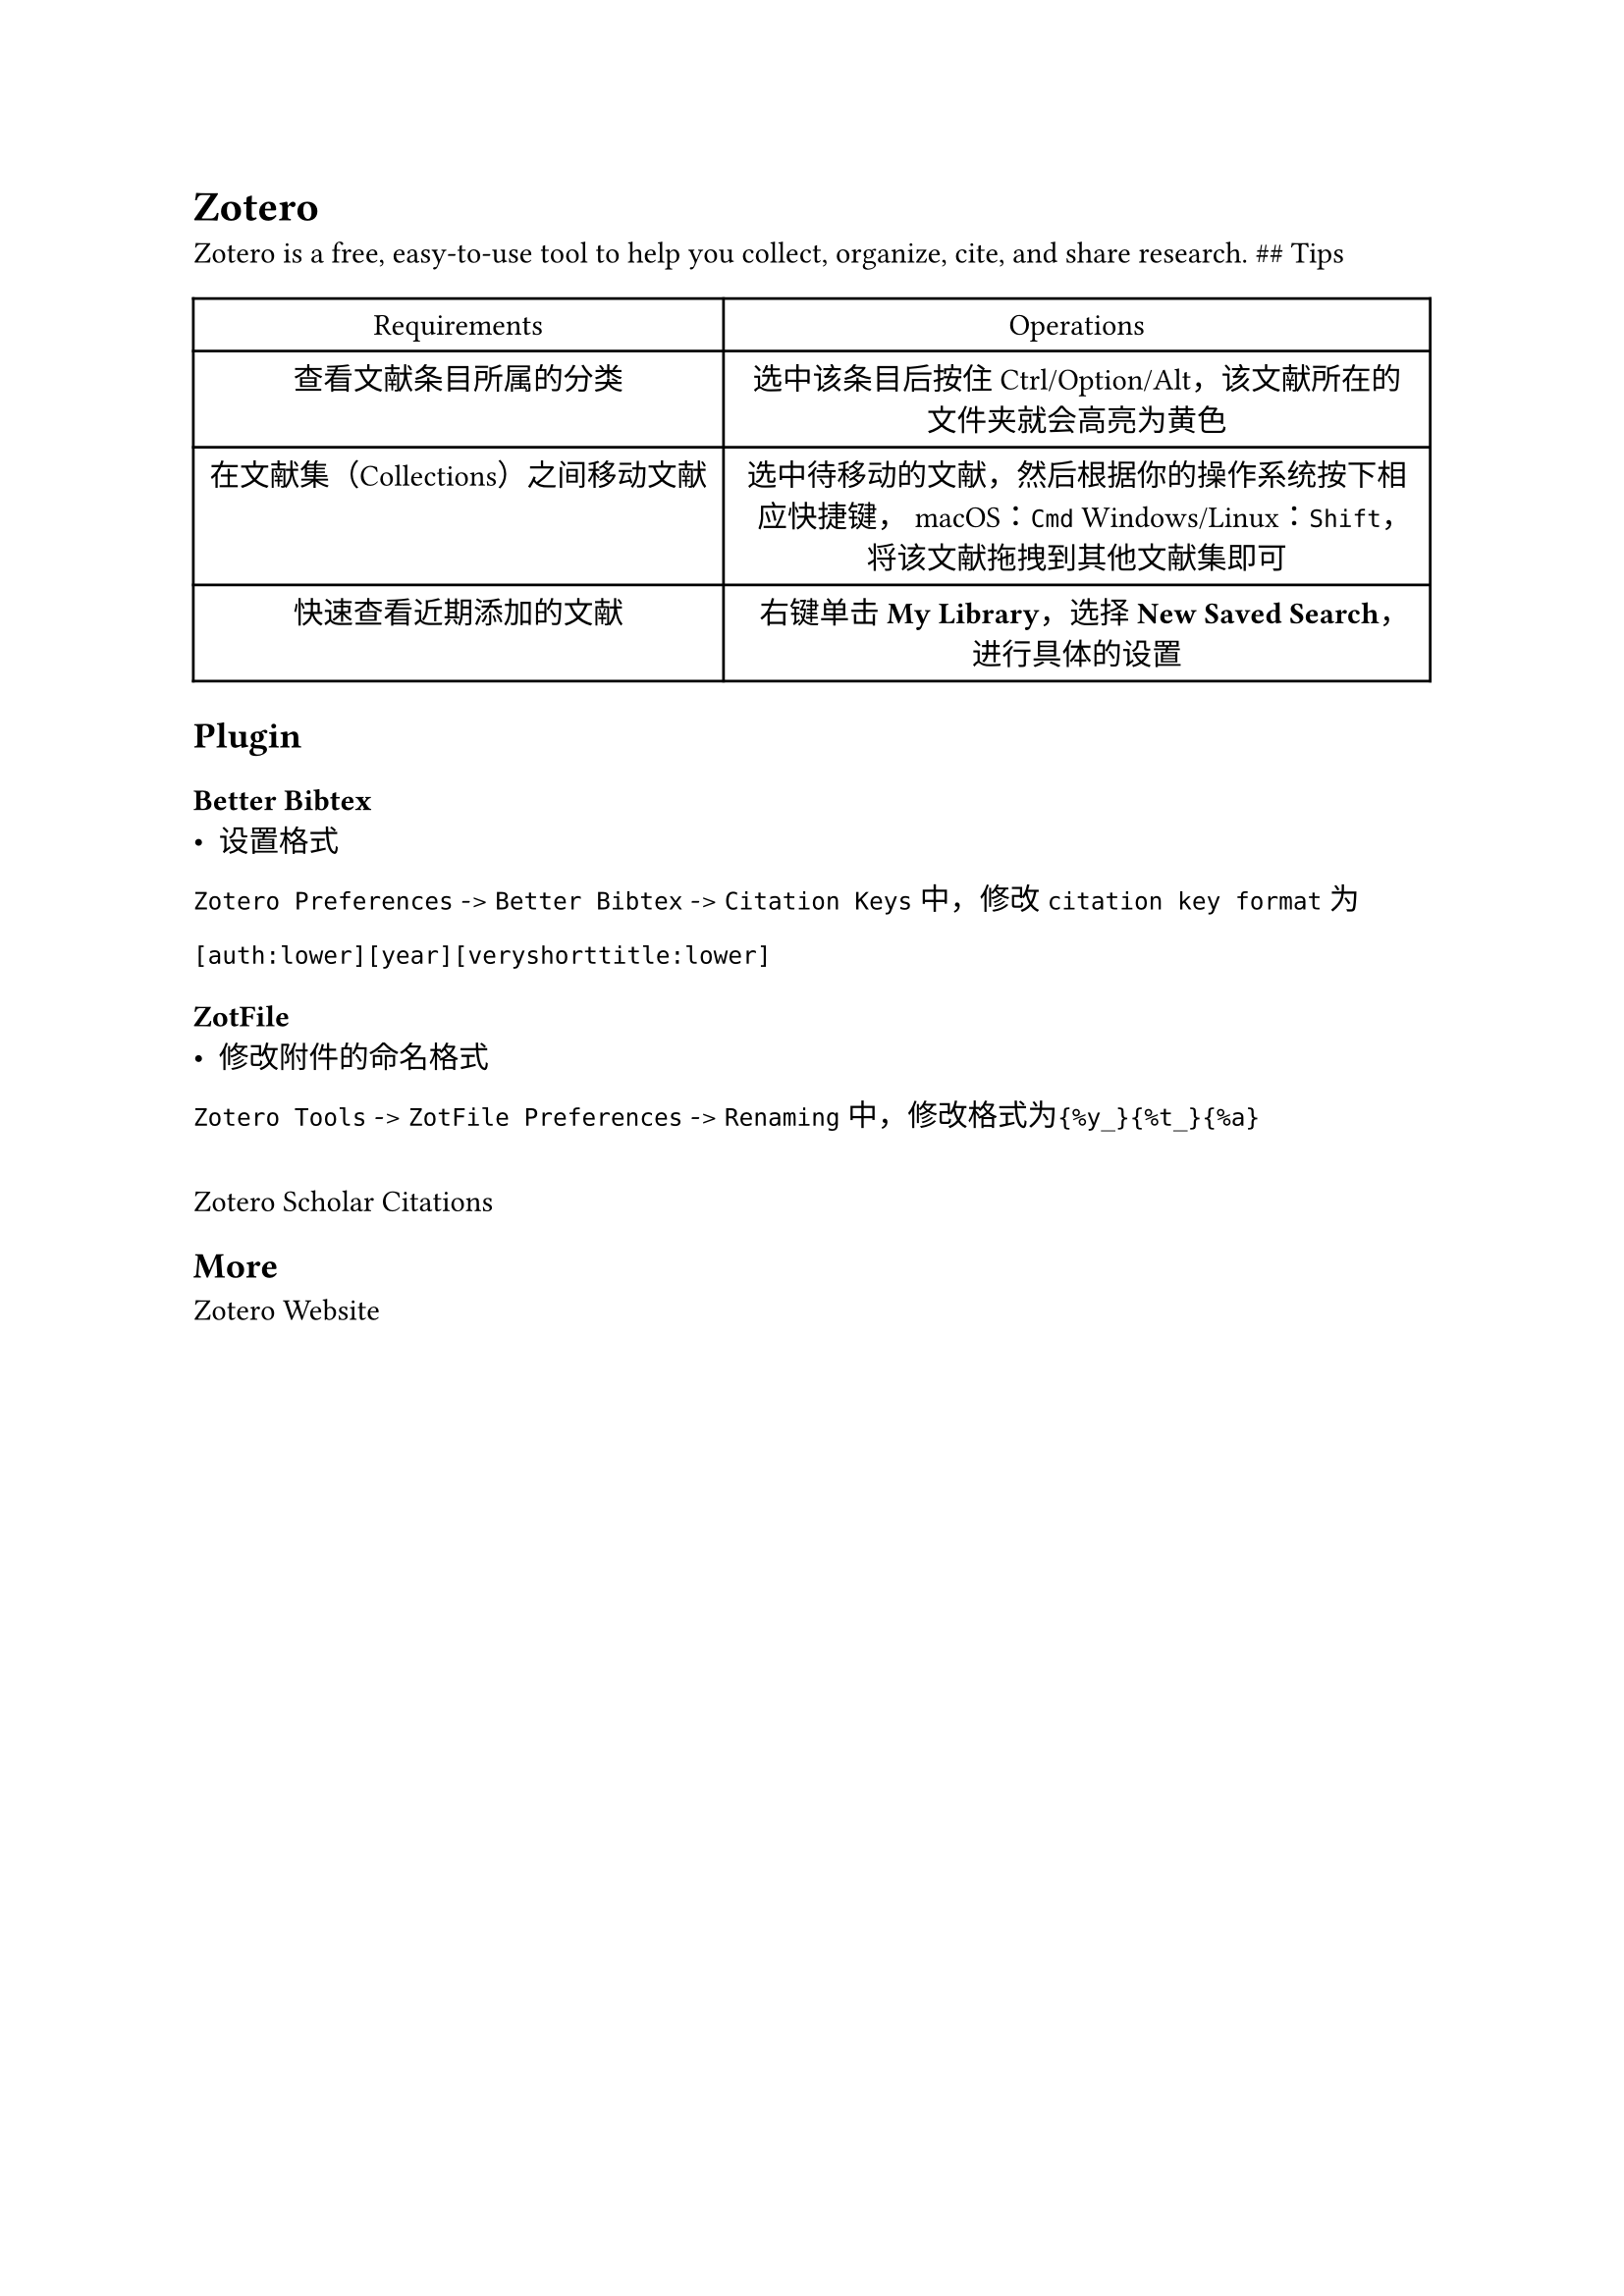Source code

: = Zotero
#label("zotero")
Zotero is a free, easy-to-use tool to help you collect, organize, cite,
and share research. \#\# Tips

#align(center)[#table(
  columns: 2,
  align: (col, row) => (auto,auto,).at(col),
  inset: 6pt,
  [Requirements], [Operations],
  [查看文献条目所属的分类],
  [选中该条目后按住Ctrl/Option/Alt，该文献所在的文件夹就会高亮为黄色],
  [在文献集（Collections）之间移动文献],
  [选中待移动的文献，然后根据你的操作系统按下相应快捷键， macOS：`Cmd`
  Windows/Linux：`Shift`，将该文献拖拽到其他文献集即可],
  [快速查看近期添加的文献],
  [右键单击#strong[My Library]，选择#strong[New Saved
  Search]，进行具体的设置],
)
]

== Plugin
=== #link("https://retorque.re/zotero-better-bibtex/")[Better Bibtex]
-  #link("https://retorque.re/zotero-better-bibtex/citation-keys/")[设置格式]

`Zotero Preferences` -\> `Better Bibtex` -\>
`Citation Keys`中，修改`citation key format`为

```
[auth:lower][year][veryshorttitle:lower]
```

=== #link("http://zotfile.com/")[ZotFile]
-  修改附件的命名格式

`Zotero Tools` -\> `ZotFile Preferences` -\>
`Renaming`中，修改格式为`{%y_}{%t_}{%a}`

===
#link("https://github.com/beloglazov/zotero-scholar-citations")[Zotero Scholar Citations]
== More
#link("https://www.zotero.org/")[Zotero Website]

::::

# [Activity]
Return every line of the data above exactly, and omit all pictures.

# [Task solution]
Source code

: = Zotero
#label("zotero")
Zotero is a free, easy-to-use tool to help you collect, organize, cite,
and share research. \#\# Tips

#align(center)[#table(
  columns: 2,
  align: (col, row) => (auto,auto,).at(col),
  inset: 6pt,
  [Requirements], [Operations],
  [查看文献条目所属的分类],
  [选中该条目后按住Ctrl/Option/Alt，该文献所在的文件夹就会高亮为黄色],
  [在文献集（Collections）之间移动文献],
  [选中待移动的文献，然后根据你的操作系统按下相应快捷键， macOS：`Cmd`
  Windows/Linux：`Shift`，将该文献拖拽到其他文献集即可],
  [快速查看近期添加的文献],
  [右键单击#strong[My Library]，选择#strong[New Saved
  Search]，进行具体的设置],
)
]

== Plugin
=== #link("https://retorque.re/zotero-better-bibtex/")[Better Bibtex]
-  #link("https://retorque.re/zotero-better-bibtex/citation-keys/")[设置格式]

`Zotero Preferences` -\> `Better Bibtex` -\>
`Citation Keys`中，修改`citation key format`为

```
[auth:lower][year][veryshorttitle:lower]
```

=== #link("http://zotfile.com/")[ZotFile]
-  修改附件的命名格式

`Zotero Tools` -\> `ZotFile Preferences` -\>
`Renaming`中，修改格式为`{%y_}{%t_}{%a}`

===
#link("https://github.com/beloglazov/zotero-scholar-citations")[Zotero Scholar Citations]
== More
#link("https://www.zotero.org/")[Zotero Website]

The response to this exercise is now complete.